Work task:
Output every line below as it stands, dropping only the images.

Input data:
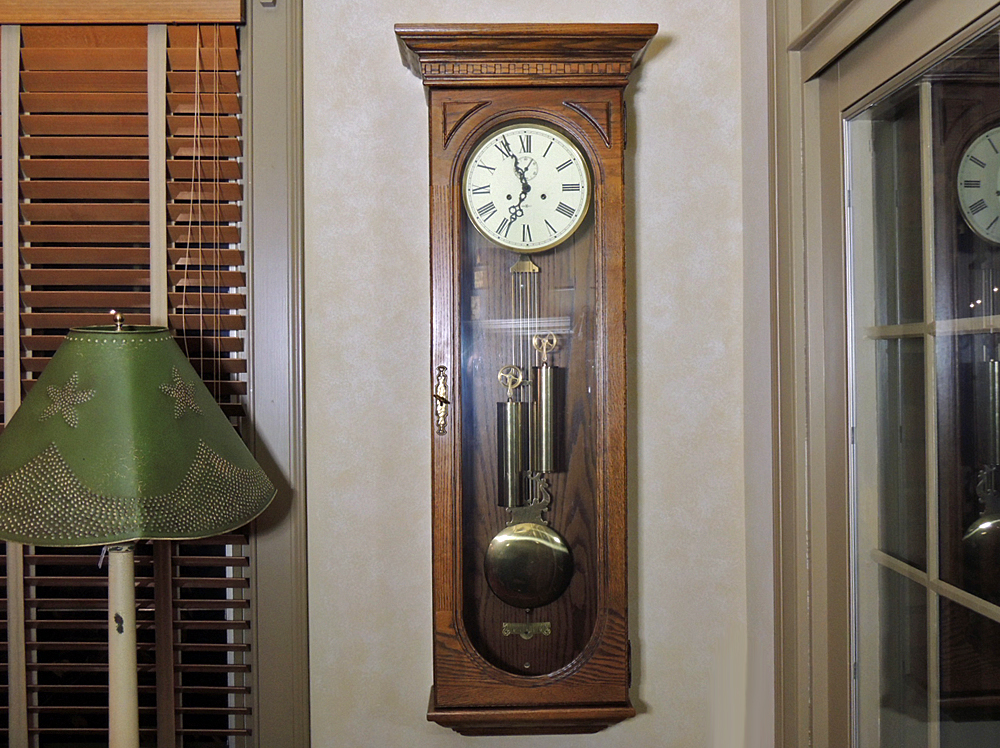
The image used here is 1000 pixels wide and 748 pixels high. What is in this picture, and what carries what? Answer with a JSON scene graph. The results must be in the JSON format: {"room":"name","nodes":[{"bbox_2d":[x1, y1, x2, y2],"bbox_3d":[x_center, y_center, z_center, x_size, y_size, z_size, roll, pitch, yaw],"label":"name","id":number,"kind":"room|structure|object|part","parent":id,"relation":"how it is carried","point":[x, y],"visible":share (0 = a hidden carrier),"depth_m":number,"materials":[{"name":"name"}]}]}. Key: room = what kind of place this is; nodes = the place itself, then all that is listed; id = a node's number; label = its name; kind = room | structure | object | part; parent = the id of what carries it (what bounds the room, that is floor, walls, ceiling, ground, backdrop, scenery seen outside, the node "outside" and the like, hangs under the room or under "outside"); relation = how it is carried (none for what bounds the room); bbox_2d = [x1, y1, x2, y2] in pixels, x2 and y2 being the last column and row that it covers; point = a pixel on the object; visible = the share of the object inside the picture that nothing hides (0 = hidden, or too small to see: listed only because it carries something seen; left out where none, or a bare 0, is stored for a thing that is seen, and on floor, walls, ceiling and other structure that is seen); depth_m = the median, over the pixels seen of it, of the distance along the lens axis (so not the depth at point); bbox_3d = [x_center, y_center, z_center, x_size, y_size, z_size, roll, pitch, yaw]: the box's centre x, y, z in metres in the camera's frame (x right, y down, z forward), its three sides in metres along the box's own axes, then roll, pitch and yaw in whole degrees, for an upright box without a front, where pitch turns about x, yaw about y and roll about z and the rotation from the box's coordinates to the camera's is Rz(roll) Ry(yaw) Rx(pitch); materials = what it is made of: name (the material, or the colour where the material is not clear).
{"room":"living room","nodes":[
{"label":"living room","id":0,"kind":"room"},
{"bbox_2d":[299,0,759,747],"bbox_3d":[-1.212,0.084,2.118,3.819,2.881,0.181,0,0,-1],"label":"wall","id":1,"kind":"structure","parent":0,"point":[671,57],"depth_m":2.08,"materials":[{"name":"paint"}]},
{"bbox_2d":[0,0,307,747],"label":"window","id":2,"kind":"structure","parent":1,"relation":"in","point":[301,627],"depth_m":2.05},
{"bbox_2d":[0,0,254,742],"bbox_3d":[-1.019,0.057,2.013,1.057,1.682,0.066,0,0,-1],"label":"window blind","id":3,"kind":"object","parent":2,"relation":"attached to","point":[65,707],"visible":0.86,"depth_m":2.01,"materials":[{"name":"brown wood"}]},
{"bbox_2d":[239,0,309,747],"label":"window frame","id":4,"kind":"structure","parent":1,"relation":"attached to","point":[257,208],"depth_m":2.04,"materials":[{"name":"paint"}]},
{"bbox_2d":[393,23,657,734],"bbox_3d":[0.053,0.036,1.955,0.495,1.365,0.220,0,0,-1],"label":"wall clock","id":5,"kind":"object","parent":1,"relation":"attached to","point":[444,570],"visible":0.95,"depth_m":1.91,"materials":[{"name":"brown wood"}]},
{"bbox_3d":[-0.108,0.053,1.870,0.024,0.123,0.041,0,0,-1],"label":"escutcheon","id":6,"kind":"part","parent":5,"relation":"part of","materials":[{"name":"gold metal"}]},
{"bbox_2d":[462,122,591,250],"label":"clock face","id":7,"kind":"object","parent":5,"relation":"attached to","point":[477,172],"visible":0.97,"depth_m":1.90,"materials":[{"name":"white"}]},
{"bbox_2d":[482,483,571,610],"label":"pendulum bob","id":8,"kind":"object","parent":5,"relation":"hanging from","point":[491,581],"visible":0.93,"depth_m":1.97,"materials":[{"name":"gold metal"}]},
{"bbox_2d":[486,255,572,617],"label":"clock pendulum","id":9,"kind":"object","parent":5,"relation":"hanging from","point":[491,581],"visible":0.96,"depth_m":1.97,"materials":[{"name":"gold metal"}]},
{"bbox_2d":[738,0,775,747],"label":"right wall","id":10,"kind":"structure","parent":0,"point":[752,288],"depth_m":2.01,"materials":[{"name":"paint"}]},
{"bbox_2d":[765,0,909,747],"bbox_3d":[0.643,0.034,0.428,0.163,2.930,3.507,0,0,-1],"label":"door frame","id":11,"kind":"structure","parent":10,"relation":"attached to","point":[802,591],"depth_m":1.98,"materials":[{"name":"paint"}]},
{"bbox_2d":[822,0,999,747],"bbox_3d":[0.602,0.509,1.355,0.108,2.077,0.849,0,0,-1],"label":"glass door","id":12,"kind":"structure","parent":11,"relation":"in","point":[996,612],"depth_m":1.48,"materials":[{"name":"glass"}]},
{"bbox_2d":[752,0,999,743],"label":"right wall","id":13,"kind":"structure","parent":0,"point":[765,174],"depth_m":1.79,"materials":[{"name":"paint"}]},
{"label":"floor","id":14,"kind":"structure","parent":0,"visible":0},
{"bbox_2d":[1,319,274,747],"bbox_3d":[-0.607,0.606,1.625,0.475,1.404,0.462,0,0,-1],"label":"floor lamp","id":15,"kind":"object","parent":14,"relation":"on","point":[220,529],"visible":0.98,"depth_m":1.53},
{"bbox_3d":[-0.595,0.088,1.593,0.506,0.282,0.466,0,0,-1],"label":"lampshade","id":16,"kind":"part","parent":15,"relation":"part of","materials":[{"name":"green metal"}]}
]}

Exercise answer:
The image used here is 1000 pixels wide and 748 pixels high. What is in this picture, and what carries what? Answer with a JSON scene graph. The results must be in the JSON format: {"room":"name","nodes":[{"bbox_2d":[x1, y1, x2, y2],"bbox_3d":[x_center, y_center, z_center, x_size, y_size, z_size, roll, pitch, yaw],"label":"name","id":number,"kind":"room|structure|object|part","parent":id,"relation":"how it is carried","point":[x, y],"visible":share (0 = a hidden carrier),"depth_m":number,"materials":[{"name":"name"}]}]}. Key: room = what kind of place this is; nodes = the place itself, then all that is listed; id = a node's number; label = its name; kind = room | structure | object | part; parent = the id of what carries it (what bounds the room, that is floor, walls, ceiling, ground, backdrop, scenery seen outside, the node "outside" and the like, hangs under the room or under "outside"); relation = how it is carried (none for what bounds the room); bbox_2d = [x1, y1, x2, y2] in pixels, x2 and y2 being the last column and row that it covers; point = a pixel on the object; visible = the share of the object inside the picture that nothing hides (0 = hidden, or too small to see: listed only because it carries something seen; left out where none, or a bare 0, is stored for a thing that is seen, and on floor, walls, ceiling and other structure that is seen); depth_m = the median, over the pixels seen of it, of the distance along the lens axis (so not the depth at point); bbox_3d = [x_center, y_center, z_center, x_size, y_size, z_size, roll, pitch, yaw]: the box's centre x, y, z in metres in the camera's frame (x right, y down, z forward), its three sides in metres along the box's own axes, then roll, pitch and yaw in whole degrees, for an upright box without a front, where pitch turns about x, yaw about y and roll about z and the rotation from the box's coordinates to the camera's is Rz(roll) Ry(yaw) Rx(pitch); materials = what it is made of: name (the material, or the colour where the material is not clear).
{"room":"living room","nodes":[
{"label":"living room","id":0,"kind":"room"},
{"bbox_2d":[299,0,759,747],"bbox_3d":[-1.212,0.084,2.118,3.819,2.881,0.181,0,0,-1],"label":"wall","id":1,"kind":"structure","parent":0,"point":[671,57],"depth_m":2.08,"materials":[{"name":"paint"}]},
{"bbox_2d":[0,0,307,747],"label":"window","id":2,"kind":"structure","parent":1,"relation":"in","point":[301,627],"depth_m":2.05},
{"bbox_2d":[0,0,254,742],"bbox_3d":[-1.019,0.057,2.013,1.057,1.682,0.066,0,0,-1],"label":"window blind","id":3,"kind":"object","parent":2,"relation":"attached to","point":[65,707],"visible":0.86,"depth_m":2.01,"materials":[{"name":"brown wood"}]},
{"bbox_2d":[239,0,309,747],"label":"window frame","id":4,"kind":"structure","parent":1,"relation":"attached to","point":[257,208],"depth_m":2.04,"materials":[{"name":"paint"}]},
{"bbox_2d":[393,23,657,734],"bbox_3d":[0.053,0.036,1.955,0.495,1.365,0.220,0,0,-1],"label":"wall clock","id":5,"kind":"object","parent":1,"relation":"attached to","point":[444,570],"visible":0.95,"depth_m":1.91,"materials":[{"name":"brown wood"}]},
{"bbox_3d":[-0.108,0.053,1.870,0.024,0.123,0.041,0,0,-1],"label":"escutcheon","id":6,"kind":"part","parent":5,"relation":"part of","materials":[{"name":"gold metal"}]},
{"bbox_2d":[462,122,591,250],"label":"clock face","id":7,"kind":"object","parent":5,"relation":"attached to","point":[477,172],"visible":0.97,"depth_m":1.90,"materials":[{"name":"white"}]},
{"bbox_2d":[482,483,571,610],"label":"pendulum bob","id":8,"kind":"object","parent":5,"relation":"hanging from","point":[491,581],"visible":0.93,"depth_m":1.97,"materials":[{"name":"gold metal"}]},
{"bbox_2d":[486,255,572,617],"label":"clock pendulum","id":9,"kind":"object","parent":5,"relation":"hanging from","point":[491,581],"visible":0.96,"depth_m":1.97,"materials":[{"name":"gold metal"}]},
{"bbox_2d":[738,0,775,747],"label":"right wall","id":10,"kind":"structure","parent":0,"point":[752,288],"depth_m":2.01,"materials":[{"name":"paint"}]},
{"bbox_2d":[765,0,909,747],"bbox_3d":[0.643,0.034,0.428,0.163,2.930,3.507,0,0,-1],"label":"door frame","id":11,"kind":"structure","parent":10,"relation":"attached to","point":[802,591],"depth_m":1.98,"materials":[{"name":"paint"}]},
{"bbox_2d":[822,0,999,747],"bbox_3d":[0.602,0.509,1.355,0.108,2.077,0.849,0,0,-1],"label":"glass door","id":12,"kind":"structure","parent":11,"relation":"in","point":[996,612],"depth_m":1.48,"materials":[{"name":"glass"}]},
{"bbox_2d":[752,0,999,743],"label":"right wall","id":13,"kind":"structure","parent":0,"point":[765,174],"depth_m":1.79,"materials":[{"name":"paint"}]},
{"label":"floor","id":14,"kind":"structure","parent":0,"visible":0},
{"bbox_2d":[1,319,274,747],"bbox_3d":[-0.607,0.606,1.625,0.475,1.404,0.462,0,0,-1],"label":"floor lamp","id":15,"kind":"object","parent":14,"relation":"on","point":[220,529],"visible":0.98,"depth_m":1.53},
{"bbox_3d":[-0.595,0.088,1.593,0.506,0.282,0.466,0,0,-1],"label":"lampshade","id":16,"kind":"part","parent":15,"relation":"part of","materials":[{"name":"green metal"}]}
]}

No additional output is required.